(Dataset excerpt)
+--

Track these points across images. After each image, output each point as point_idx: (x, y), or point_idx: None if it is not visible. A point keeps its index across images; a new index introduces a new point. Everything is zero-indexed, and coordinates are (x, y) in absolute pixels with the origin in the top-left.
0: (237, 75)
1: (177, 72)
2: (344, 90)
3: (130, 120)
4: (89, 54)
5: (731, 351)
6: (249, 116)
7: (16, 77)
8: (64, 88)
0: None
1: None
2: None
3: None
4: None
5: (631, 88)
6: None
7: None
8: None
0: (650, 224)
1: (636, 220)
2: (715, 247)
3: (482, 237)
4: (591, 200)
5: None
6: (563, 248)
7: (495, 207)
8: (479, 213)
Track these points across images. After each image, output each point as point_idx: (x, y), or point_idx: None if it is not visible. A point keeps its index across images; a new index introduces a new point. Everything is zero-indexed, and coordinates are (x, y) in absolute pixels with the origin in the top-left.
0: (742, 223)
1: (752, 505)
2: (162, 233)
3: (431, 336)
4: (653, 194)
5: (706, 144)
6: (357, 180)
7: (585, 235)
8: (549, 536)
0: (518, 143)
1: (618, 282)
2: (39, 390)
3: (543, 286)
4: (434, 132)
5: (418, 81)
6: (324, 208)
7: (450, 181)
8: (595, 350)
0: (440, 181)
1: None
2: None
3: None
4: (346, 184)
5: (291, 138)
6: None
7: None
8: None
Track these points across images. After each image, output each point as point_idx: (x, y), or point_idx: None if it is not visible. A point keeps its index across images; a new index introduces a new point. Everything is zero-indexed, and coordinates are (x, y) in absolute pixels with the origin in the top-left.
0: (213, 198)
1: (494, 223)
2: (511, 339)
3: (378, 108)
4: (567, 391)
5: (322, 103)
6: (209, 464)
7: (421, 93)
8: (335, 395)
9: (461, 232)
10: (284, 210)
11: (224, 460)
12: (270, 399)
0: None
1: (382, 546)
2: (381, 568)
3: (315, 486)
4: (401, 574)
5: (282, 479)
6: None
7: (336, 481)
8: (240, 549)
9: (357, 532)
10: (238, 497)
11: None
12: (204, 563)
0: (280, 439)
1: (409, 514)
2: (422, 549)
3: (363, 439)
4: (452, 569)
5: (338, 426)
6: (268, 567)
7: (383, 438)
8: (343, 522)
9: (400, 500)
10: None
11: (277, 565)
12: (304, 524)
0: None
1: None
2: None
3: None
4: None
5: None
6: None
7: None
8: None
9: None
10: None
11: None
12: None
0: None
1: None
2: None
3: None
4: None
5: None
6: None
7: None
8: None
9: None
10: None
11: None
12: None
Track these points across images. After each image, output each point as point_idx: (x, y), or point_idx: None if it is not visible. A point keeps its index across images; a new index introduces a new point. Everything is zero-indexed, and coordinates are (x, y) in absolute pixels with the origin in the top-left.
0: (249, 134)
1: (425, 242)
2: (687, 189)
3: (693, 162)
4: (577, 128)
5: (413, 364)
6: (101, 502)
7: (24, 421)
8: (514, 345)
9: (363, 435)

+--

EXERCISE DESCRIPTION: Copy out the data above, from the start through the line containing "7: (16, 77)", including that line.

EXERCISE OUTPUT:
Track these points across images. After each image, output each point as point_idx: (x, y), or point_idx: None if it is not visible. A point keeps its index across images; a new index introduces a new point. Everything is zero-indexed, and coordinates are (x, y) in absolute pixels with the origin in the top-left.
0: (237, 75)
1: (177, 72)
2: (344, 90)
3: (130, 120)
4: (89, 54)
5: (731, 351)
6: (249, 116)
7: (16, 77)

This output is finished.